Mais il ne faut pas trop se fier aux signes (ni aux singes, qui en sont l’anagramme ironique). Clo, déjà en colère d’avoir égaré le pangolin, avalé par un soupirail, avait répété « j’ai faim, merde ! », et poussé par cette mauvaise humeur, Bastien s’était décidé à faire une expédition jusqu’aux cuisines. C’est là qu’il rencontra, émergeant d’une trappe située sous la table à débitage, un homme chauve, rouge et suant, qui lui tendit à bout d’œil un regard enceint d’une gigantesque interrogation. C’était le Chef qui, lassé, montait aux nouvelles, cagoule rabattue, masque en berne, goldorak dégrafé.

— Alors, quoi… dites… il ne s’est rien passé ?

Bastien sourit en réponse, mais le coin droit de sa bouche faisait un angle plus aigu que le gauche, preuve de la montée d’une amertume qui ne cesserait dès lors d’enfler : avec l’apparition du gros homme rougeaud, l’ordre ancien se remettait en place, premier quart de tour de roue du rouleau compresseur qui allait tout aplatir, tout : la folie, le rêve, l’espoir.

La suite est facile à deviner, mais moins à écrire, ce pourquoi je m’en abstiendrai en partie. Mais des culs-de-basse-fosse, des caves, des bunkers, les hommes, les femmes, les enfants, les militaires et les gens de police remontèrent avec prudence, reniflant de leur museau de rat l’atmosphère miraculeusement vierge des poussières radioactives attendues.
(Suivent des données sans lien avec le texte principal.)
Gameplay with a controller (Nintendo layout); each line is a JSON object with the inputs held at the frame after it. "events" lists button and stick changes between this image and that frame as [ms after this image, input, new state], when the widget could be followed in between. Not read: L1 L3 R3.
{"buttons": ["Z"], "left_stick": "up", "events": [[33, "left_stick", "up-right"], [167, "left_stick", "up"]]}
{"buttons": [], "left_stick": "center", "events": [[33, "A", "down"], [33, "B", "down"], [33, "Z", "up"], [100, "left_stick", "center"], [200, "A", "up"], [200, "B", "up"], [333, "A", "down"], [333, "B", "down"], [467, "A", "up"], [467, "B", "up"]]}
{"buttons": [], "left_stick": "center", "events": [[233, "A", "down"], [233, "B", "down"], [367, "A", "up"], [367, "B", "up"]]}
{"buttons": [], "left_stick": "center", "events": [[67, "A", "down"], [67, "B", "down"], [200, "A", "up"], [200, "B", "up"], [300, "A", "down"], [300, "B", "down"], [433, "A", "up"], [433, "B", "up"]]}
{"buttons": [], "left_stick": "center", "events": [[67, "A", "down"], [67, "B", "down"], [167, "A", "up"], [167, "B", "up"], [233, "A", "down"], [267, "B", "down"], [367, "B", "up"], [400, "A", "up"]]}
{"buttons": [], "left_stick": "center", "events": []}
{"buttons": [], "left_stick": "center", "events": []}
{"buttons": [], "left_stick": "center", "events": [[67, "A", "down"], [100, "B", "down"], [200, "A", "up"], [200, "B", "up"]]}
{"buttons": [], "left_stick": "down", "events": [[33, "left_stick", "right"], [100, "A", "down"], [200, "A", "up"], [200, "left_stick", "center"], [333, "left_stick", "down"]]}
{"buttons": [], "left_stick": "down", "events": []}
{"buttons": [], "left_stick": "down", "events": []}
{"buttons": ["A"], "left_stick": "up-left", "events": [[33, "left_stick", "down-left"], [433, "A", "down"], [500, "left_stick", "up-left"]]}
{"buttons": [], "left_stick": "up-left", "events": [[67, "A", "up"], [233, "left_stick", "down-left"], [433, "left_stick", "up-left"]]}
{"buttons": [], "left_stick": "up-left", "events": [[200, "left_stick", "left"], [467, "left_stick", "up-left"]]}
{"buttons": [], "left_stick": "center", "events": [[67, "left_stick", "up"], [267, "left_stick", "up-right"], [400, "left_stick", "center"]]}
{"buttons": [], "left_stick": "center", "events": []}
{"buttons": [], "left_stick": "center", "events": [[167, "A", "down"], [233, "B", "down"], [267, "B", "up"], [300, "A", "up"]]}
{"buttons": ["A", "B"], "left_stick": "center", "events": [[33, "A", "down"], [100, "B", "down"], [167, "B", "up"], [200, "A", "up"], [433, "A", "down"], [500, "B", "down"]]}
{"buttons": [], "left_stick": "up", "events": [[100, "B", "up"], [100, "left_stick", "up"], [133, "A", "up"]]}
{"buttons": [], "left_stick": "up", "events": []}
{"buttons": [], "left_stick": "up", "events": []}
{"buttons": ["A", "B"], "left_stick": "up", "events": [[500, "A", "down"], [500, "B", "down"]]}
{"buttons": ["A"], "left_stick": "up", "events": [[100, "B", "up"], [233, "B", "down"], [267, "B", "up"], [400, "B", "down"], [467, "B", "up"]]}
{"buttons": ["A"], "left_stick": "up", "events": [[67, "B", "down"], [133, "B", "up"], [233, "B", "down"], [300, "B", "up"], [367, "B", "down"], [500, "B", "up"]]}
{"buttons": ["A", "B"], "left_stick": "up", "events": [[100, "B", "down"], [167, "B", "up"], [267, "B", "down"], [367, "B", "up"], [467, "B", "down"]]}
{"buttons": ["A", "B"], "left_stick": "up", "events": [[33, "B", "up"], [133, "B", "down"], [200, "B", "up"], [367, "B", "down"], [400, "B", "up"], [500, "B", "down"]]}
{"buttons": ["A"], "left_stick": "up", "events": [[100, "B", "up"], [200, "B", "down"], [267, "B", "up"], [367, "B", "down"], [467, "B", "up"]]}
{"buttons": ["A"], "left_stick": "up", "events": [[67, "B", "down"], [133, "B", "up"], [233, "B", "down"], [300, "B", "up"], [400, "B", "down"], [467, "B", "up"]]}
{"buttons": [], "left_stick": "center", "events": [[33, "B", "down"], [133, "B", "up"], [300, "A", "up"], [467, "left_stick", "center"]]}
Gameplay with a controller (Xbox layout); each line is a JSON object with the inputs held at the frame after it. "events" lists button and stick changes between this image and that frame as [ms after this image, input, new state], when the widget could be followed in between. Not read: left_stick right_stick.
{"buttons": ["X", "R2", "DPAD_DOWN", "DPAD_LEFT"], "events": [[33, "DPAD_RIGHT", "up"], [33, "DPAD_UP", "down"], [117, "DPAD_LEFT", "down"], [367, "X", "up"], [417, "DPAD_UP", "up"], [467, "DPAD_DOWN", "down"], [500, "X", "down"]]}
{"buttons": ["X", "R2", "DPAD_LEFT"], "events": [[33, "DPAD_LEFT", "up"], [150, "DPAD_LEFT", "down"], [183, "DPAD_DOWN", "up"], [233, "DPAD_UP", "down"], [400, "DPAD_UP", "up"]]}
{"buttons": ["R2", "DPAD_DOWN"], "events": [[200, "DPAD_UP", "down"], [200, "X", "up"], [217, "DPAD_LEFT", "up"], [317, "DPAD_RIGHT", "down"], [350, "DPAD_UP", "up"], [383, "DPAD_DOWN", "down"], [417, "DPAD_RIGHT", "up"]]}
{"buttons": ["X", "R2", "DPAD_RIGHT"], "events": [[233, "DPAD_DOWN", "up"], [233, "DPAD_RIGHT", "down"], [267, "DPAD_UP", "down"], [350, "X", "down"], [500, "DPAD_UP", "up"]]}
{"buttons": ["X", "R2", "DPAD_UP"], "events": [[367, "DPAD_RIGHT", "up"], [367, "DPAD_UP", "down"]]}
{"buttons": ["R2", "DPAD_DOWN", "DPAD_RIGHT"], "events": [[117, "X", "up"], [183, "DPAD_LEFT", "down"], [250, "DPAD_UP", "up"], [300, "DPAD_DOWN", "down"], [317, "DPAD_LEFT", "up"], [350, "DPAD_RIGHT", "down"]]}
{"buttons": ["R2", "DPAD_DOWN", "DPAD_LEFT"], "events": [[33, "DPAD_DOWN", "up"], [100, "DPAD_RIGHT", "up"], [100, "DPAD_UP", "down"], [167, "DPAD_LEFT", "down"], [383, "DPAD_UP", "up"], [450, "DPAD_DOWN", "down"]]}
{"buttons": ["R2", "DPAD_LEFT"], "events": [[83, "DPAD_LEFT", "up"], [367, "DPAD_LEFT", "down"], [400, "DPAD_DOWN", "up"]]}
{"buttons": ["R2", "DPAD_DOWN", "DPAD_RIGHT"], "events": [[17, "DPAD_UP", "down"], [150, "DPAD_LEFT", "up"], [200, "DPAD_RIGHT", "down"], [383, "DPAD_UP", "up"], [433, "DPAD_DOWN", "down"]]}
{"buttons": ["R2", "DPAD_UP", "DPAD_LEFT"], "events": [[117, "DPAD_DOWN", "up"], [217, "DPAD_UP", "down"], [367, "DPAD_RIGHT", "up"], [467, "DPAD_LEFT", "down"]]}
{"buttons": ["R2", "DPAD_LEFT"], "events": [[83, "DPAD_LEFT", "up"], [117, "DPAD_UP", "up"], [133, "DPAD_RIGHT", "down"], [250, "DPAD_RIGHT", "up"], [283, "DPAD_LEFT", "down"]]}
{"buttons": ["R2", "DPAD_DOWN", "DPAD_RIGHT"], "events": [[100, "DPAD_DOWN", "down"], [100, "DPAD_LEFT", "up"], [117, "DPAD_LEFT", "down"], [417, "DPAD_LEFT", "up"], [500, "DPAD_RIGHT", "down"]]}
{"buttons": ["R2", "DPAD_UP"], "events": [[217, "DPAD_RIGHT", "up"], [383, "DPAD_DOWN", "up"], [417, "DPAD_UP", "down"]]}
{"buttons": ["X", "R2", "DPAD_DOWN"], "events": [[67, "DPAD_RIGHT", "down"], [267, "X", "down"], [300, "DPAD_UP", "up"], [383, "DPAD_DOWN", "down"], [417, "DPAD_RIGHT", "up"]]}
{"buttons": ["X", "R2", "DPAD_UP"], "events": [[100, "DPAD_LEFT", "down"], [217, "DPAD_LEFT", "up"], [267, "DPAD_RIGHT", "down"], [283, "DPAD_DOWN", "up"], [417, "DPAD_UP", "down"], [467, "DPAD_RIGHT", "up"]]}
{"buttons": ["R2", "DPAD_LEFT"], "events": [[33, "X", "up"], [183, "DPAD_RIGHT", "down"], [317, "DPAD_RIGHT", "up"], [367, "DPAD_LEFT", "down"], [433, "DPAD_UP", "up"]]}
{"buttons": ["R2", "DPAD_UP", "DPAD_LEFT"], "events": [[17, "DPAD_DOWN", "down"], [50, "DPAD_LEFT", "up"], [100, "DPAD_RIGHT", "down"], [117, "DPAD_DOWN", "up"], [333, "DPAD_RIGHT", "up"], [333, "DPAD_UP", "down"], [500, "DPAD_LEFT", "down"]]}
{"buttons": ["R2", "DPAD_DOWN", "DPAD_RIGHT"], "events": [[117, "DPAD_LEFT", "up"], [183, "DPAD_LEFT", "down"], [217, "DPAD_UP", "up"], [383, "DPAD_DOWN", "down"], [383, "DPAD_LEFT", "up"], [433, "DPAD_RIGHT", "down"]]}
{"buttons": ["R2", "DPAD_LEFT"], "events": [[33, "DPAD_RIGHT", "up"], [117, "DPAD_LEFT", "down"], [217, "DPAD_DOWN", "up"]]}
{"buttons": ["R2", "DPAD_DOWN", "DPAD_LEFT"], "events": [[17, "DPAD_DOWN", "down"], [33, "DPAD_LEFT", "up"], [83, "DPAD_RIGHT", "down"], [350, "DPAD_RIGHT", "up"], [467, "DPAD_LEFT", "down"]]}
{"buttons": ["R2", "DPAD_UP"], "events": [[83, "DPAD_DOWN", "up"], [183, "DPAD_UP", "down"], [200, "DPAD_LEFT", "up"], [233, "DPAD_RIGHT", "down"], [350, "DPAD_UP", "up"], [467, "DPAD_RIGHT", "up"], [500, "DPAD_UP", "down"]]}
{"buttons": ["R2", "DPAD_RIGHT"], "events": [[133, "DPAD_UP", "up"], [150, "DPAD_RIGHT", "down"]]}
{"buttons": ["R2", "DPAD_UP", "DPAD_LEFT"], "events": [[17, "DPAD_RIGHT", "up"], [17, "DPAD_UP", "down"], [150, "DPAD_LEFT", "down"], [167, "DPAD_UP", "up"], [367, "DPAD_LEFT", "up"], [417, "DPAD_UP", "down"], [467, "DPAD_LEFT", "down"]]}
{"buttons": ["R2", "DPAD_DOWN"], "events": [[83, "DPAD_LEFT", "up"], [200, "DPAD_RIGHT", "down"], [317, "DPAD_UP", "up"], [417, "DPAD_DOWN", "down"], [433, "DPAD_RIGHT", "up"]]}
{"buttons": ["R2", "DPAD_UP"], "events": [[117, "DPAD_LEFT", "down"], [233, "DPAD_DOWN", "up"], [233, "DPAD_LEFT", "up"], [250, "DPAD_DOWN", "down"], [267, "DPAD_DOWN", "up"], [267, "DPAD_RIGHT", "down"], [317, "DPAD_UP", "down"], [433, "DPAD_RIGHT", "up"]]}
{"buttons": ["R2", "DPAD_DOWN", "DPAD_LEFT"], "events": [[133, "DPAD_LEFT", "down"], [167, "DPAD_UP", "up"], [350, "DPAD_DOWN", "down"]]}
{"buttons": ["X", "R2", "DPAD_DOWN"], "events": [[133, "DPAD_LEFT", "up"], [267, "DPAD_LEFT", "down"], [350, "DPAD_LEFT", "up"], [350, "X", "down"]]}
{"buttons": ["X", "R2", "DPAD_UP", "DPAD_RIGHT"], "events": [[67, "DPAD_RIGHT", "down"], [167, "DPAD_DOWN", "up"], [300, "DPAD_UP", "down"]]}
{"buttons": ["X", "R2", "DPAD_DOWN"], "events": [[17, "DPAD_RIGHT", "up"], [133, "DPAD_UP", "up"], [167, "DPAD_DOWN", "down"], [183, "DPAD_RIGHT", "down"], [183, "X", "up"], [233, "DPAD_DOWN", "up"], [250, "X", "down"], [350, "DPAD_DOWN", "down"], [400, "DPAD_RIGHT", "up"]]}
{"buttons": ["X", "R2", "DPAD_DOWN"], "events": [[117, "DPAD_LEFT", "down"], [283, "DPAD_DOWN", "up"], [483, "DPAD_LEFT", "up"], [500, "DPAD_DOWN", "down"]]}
Ils y mirent toute la nuit, mais ils le firent : ils reprirent possession du monde, un monde intact que leur peur alliée à un quelconque écho fou sur les écrans des radars avait, un temps trop court, vidé.

De cela, donc, je ne dirai rien, et rien non plus sur les coups de feu épars qui ponctuèrent la nuit entre les éclats de rire, les musiques d’orphéon, les pétards, les Marseillaises hurlées et les actions de grâce ânonnées – ces coups de feu vengeurs qui réduisirent la nuit des bêtes à une nuit sans bête, en vertu de la loi non écrite selon laquelle hommes et animaux ne peuvent pas exister ensemble, ou seulement les uns comme chasseurs et les autres comme chassés, les uns comme vivants et les autres comme victimes.

Je ne dirai rien non plus de l’après d’Antoine, dont le sort est sans doute de mourir dans l’année, de son cancer, à l’hôpital Nord qu’il devra regagner avec l’aube, et rien de Clotilde, qui préférait qu’on l’appelât Clo, et qui ira retrouver ses parents, qui ne sont pas forcément cons mais sont en tout cas des parents.

Certes je pourrais en dire plus sur Bastien, sur cette aube lavée qu’il traversa dans un songe, sur la manière dont il pleura longtemps, agenouillé devant le corps mitraillé d’un guépard, animal en voie de disparition, à l’angle de la rue Jean-Moulin et du boulevard Sébastien-Bottin. Mais justement je m’appelle Bastien. Et discourir sur quelqu’un qui porte le même nom que moi ne me tente pas : à travers les mots, probablement ne trouverais-je que d’autres amertumes…

Je préfère abandonner Bastien à l’angle de la rue Moulin et du boulevard Bottin, Bastien dont la main est crispée dans la fourrure courte et rêche du guépard encore chaud, Bastien qui s’apprête à retrouver son piano, ses maîtresses interchangeables, ses romans inachevés, Bastien dont la vie désormais est suspendue à cette attente : la prochaine alerte, peut-être la bonne.